# Work instructions
Pull out every line of the rows below that contains the string "REMOVE", and copy each one in full.

────────

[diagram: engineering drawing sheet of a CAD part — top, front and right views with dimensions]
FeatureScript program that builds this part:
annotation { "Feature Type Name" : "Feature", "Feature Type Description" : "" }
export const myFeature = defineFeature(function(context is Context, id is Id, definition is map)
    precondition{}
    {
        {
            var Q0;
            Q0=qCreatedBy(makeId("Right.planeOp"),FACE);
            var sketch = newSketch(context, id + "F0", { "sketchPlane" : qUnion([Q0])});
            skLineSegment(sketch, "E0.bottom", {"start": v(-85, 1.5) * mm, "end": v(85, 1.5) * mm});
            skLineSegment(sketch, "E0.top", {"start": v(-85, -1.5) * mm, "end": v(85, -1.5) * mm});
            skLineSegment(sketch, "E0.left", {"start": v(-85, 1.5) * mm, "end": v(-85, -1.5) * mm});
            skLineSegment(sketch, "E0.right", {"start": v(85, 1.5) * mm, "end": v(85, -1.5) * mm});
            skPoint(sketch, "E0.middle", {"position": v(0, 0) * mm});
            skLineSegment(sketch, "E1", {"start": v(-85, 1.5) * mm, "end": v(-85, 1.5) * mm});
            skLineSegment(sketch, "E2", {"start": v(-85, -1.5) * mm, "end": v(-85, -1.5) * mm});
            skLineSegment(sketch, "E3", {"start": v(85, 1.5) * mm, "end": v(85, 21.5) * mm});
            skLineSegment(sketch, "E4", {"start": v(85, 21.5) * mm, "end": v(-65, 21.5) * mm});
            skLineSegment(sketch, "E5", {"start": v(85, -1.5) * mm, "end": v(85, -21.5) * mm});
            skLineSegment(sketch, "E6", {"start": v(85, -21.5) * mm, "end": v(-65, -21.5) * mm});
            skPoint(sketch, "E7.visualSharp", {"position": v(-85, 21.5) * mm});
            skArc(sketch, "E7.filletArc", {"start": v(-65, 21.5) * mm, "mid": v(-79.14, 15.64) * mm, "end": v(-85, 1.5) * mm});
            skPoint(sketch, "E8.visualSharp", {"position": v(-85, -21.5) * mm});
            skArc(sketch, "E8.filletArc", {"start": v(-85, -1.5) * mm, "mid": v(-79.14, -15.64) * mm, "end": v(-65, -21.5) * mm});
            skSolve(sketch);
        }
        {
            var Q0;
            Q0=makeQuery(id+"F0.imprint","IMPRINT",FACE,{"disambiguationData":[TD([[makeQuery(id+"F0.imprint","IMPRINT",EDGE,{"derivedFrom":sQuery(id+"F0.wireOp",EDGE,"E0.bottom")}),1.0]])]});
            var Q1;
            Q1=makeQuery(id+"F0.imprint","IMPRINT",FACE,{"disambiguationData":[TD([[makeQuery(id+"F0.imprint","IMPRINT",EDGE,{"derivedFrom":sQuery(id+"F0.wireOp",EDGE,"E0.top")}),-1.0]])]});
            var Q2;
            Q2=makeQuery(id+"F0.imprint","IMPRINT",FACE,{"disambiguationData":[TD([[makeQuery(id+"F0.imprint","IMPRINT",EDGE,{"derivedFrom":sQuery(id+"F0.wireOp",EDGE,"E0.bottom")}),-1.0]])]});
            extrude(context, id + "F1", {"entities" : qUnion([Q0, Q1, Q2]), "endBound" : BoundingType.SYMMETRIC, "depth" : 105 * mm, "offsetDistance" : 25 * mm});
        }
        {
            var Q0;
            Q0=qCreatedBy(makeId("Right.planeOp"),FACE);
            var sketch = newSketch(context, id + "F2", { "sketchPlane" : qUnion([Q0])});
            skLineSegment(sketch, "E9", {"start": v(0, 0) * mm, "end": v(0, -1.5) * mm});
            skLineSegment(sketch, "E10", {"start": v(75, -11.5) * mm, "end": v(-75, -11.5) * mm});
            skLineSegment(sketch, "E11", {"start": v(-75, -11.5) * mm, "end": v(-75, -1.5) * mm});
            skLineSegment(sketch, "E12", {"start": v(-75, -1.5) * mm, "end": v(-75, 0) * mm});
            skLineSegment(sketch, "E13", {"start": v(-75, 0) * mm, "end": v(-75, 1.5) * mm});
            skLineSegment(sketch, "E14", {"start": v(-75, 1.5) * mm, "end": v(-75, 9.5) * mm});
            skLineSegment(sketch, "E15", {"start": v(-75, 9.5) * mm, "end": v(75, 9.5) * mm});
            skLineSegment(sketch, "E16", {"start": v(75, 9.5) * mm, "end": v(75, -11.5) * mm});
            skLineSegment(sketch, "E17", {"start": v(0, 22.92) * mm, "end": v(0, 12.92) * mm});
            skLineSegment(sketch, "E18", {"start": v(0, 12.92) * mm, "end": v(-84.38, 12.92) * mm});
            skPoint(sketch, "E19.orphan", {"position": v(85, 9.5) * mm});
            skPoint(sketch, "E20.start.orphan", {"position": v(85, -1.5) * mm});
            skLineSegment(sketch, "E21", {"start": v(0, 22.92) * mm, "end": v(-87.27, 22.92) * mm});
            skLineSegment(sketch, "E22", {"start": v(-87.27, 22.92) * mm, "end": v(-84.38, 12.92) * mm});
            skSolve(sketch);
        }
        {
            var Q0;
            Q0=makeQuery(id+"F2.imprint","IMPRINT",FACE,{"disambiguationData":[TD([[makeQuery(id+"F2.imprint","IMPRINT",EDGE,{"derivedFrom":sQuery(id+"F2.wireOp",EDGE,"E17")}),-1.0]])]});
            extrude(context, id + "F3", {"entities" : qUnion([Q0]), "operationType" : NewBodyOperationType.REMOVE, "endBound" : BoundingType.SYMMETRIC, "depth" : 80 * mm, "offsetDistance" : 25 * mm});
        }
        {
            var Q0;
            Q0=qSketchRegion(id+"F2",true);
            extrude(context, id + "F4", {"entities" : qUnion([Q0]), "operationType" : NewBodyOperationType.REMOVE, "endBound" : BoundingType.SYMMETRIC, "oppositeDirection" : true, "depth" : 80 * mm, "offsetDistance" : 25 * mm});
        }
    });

────────

# Solution for this exercise
            extrude(context, id + "F3", {"entities" : qUnion([Q0]), "operationType" : NewBodyOperationType.REMOVE, "endBound" : BoundingType.SYMMETRIC, "depth" : 80 * mm, "offsetDistance" : 25 * mm});
            extrude(context, id + "F4", {"entities" : qUnion([Q0]), "operationType" : NewBodyOperationType.REMOVE, "endBound" : BoundingType.SYMMETRIC, "oppositeDirection" : true, "depth" : 80 * mm, "offsetDistance" : 25 * mm});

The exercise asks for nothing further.